Fiyatı yükseltme konusunda iki ihtimal vardı sadece.
1. Üreticiden malı toplayıp stoklayan ve sonra fiyatı arttıran aracılar.
2. Market zincirlerinin kendi aralarında anlaşarak, fiyatı düşürmeme ihtimali. Yani kartel oluşturma.
Aracıların ürün toplayarak stoklaması, sonra piyasaya fahiş fiyatla satması az bulunan, bazı temel ihtiyaç ürünlerinde olabilir sanırım. Bu da suç teşkil eden bir konu. Bugüne kadar kolluk kuvvetleri ya da ilgili kurumların çok sayıda stokçuluk yapan aracı kurumları tespit edip ceza verdiğini pek duymadık.

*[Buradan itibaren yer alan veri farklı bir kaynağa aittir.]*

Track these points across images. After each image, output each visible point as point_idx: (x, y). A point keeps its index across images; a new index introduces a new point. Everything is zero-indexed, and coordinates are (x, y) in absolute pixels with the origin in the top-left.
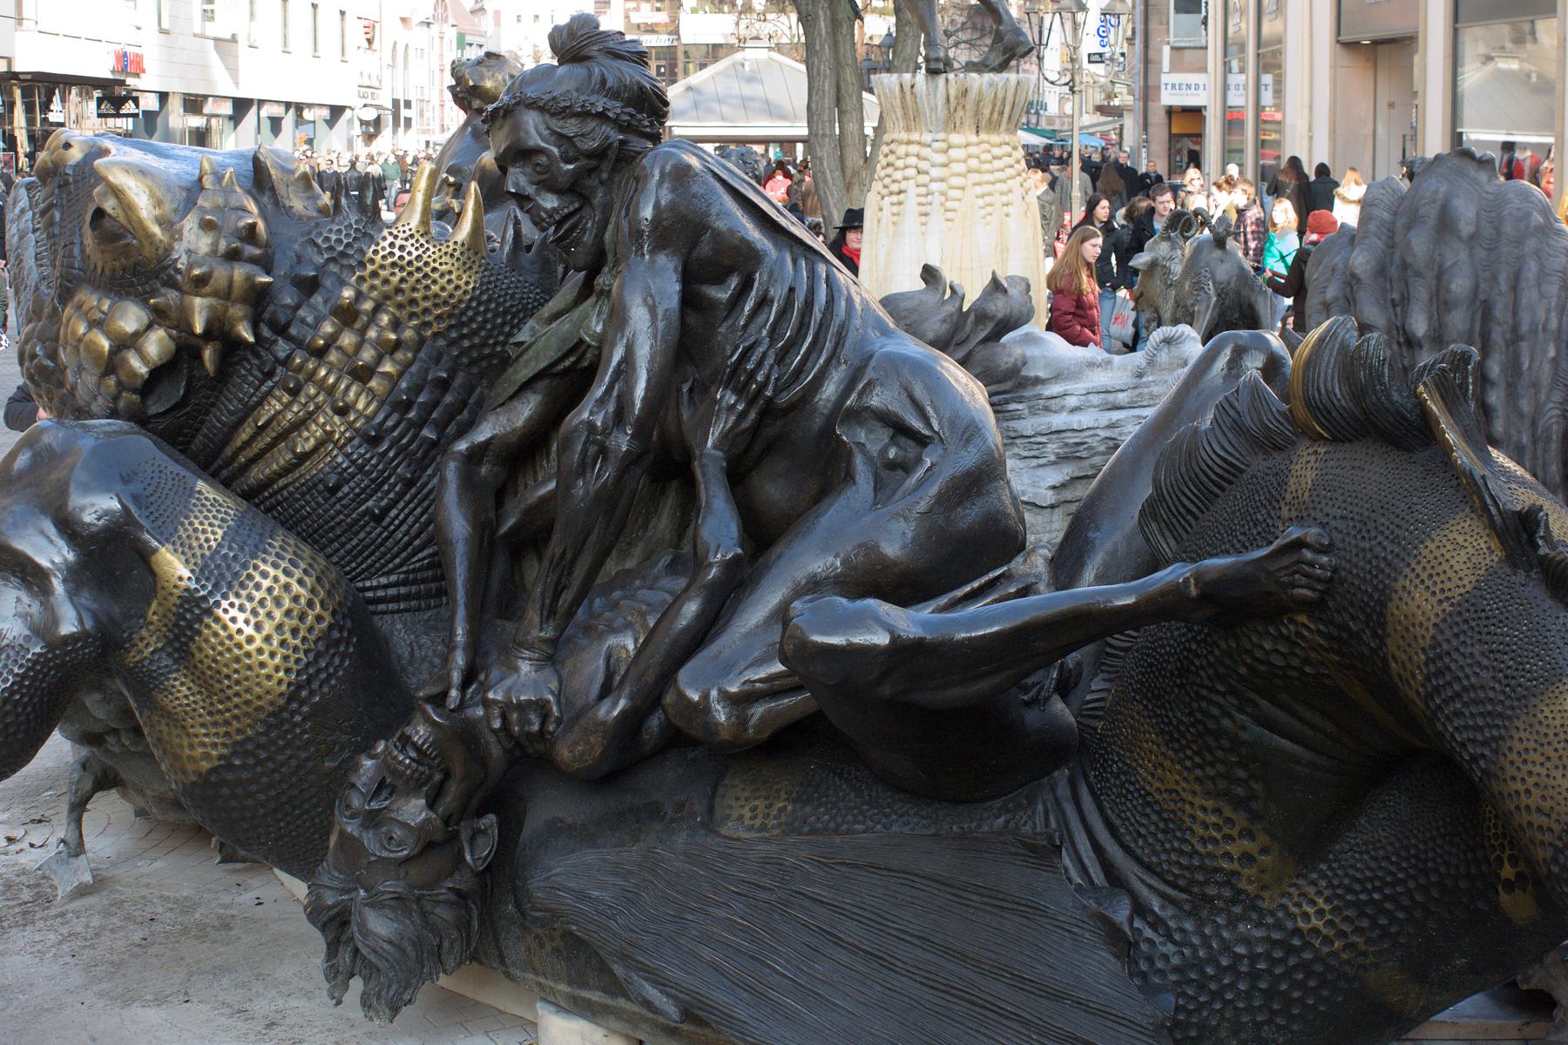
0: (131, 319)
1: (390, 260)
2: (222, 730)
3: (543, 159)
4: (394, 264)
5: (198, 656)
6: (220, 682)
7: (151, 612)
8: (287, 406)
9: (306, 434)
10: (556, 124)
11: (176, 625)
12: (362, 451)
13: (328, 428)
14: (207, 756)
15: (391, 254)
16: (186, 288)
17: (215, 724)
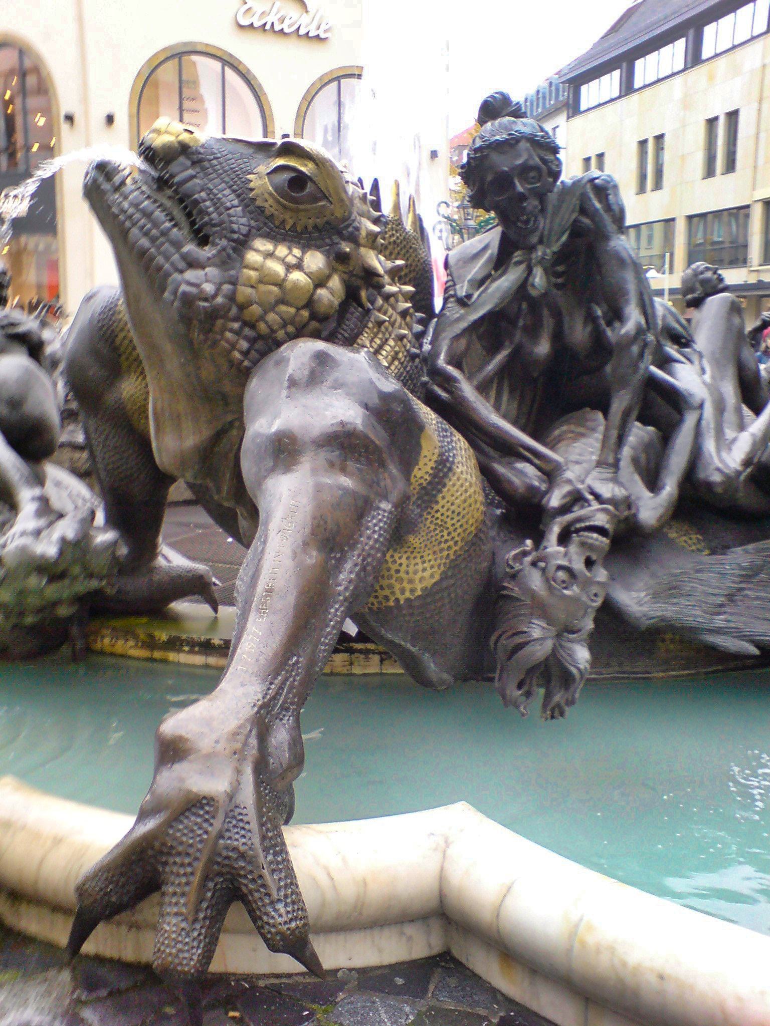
0: (315, 261)
1: (392, 239)
2: (445, 553)
3: (532, 174)
4: (395, 242)
5: (442, 502)
6: (452, 519)
7: (413, 476)
8: (376, 335)
9: (384, 353)
10: (542, 153)
11: (430, 483)
12: (410, 364)
13: (397, 349)
14: (432, 576)
15: (393, 235)
16: (362, 241)
17: (442, 550)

Acaba zincir marketler kendi aralarında gizli bir anlaşma yaparak ürünlerini fahiş fiyattan satıp, bir kartel mekanizması oluşturmuş olabilir mi?
Bu ancak çok titiz ve dikkatli bir çalışmayla ortaya çıkartılabilir.
Bunun en önemli muhatabı da Rekabet Kurulu.
Dün Rekabet Kurulu’nun, Cumhurbaşkanı Erdoğan’ın bahsettiği 5 market zincirini savunmaya çağırdığına dair haberleri görünce konuya dikkat kesildim.
Rekabet Kurulu Başkanı Birol Küle’yi aradım.
Son derece ciddi bir soruşturmanın olduğunu ve oldukça da kapsamlı bir çalışma yapıldığını gördüm.
SORUŞTURMA 1,5 YILDIR DEVAM EDİYOR
Daha önceki seneler benzer tartışmalar nedeniyle Rekabet Kurulu 1,5 yıl önce 29 şirket hakkında soruşturma açmıştı aslında. Ancak soruşturmanın ana merkezi fahiş fiyat meselesi değil. Başkan’ın ifadesiyle “fahiş fiyat bakılacak en son madde.”
Rekabet Kurulu marketlerin, üreticilerin ve tedarikçilerin kendi aralarında ortak fiyat belirleme, pazarı kontrol altına alma, yani gizli bir kartel organizasyonu kurup, kurmadığını araştırıyor.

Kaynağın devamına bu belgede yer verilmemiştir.